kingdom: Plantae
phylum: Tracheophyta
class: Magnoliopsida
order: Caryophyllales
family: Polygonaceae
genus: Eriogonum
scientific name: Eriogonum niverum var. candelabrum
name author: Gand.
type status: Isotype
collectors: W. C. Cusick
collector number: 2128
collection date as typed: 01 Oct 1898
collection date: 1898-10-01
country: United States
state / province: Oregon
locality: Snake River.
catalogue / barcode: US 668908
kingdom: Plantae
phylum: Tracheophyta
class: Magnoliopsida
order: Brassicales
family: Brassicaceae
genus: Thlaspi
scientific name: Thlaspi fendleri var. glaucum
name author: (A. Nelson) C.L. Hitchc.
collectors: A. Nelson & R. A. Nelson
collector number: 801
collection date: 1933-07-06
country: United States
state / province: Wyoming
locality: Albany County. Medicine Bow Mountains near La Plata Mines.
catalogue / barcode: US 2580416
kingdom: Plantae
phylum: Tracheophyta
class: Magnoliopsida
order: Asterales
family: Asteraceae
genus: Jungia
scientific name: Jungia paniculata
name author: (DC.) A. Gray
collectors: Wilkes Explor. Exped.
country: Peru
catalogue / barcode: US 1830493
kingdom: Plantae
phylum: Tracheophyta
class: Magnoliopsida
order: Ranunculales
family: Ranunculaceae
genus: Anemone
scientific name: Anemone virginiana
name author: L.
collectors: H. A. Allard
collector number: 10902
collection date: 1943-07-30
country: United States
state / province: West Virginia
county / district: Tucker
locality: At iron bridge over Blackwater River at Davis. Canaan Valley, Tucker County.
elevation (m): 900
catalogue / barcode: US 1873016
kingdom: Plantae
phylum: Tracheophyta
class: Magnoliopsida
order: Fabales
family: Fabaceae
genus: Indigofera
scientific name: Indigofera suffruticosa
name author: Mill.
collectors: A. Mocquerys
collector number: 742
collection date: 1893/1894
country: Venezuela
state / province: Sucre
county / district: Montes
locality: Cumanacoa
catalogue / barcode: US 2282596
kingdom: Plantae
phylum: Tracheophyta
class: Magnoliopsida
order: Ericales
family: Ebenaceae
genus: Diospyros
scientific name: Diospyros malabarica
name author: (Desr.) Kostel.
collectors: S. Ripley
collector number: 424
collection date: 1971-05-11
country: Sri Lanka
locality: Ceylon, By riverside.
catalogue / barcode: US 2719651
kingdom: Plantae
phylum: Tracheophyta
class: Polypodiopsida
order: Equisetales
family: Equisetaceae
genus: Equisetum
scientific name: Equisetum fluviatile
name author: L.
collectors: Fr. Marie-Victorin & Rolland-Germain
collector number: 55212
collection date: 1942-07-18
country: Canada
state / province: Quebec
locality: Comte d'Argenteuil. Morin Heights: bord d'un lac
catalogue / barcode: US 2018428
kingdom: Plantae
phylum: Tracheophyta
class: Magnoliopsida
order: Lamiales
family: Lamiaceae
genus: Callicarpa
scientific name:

# STATED TASK
Pull out every line of the material that contains the string "locality". Case counts.

# RESULT BELOW
locality: Snake River.
locality: Albany County. Medicine Bow Mountains near La Plata Mines.
locality: At iron bridge over Blackwater River at Davis. Canaan Valley, Tucker County.
locality: Cumanacoa
locality: Ceylon, By riverside.
locality: Comte d'Argenteuil. Morin Heights: bord d'un lac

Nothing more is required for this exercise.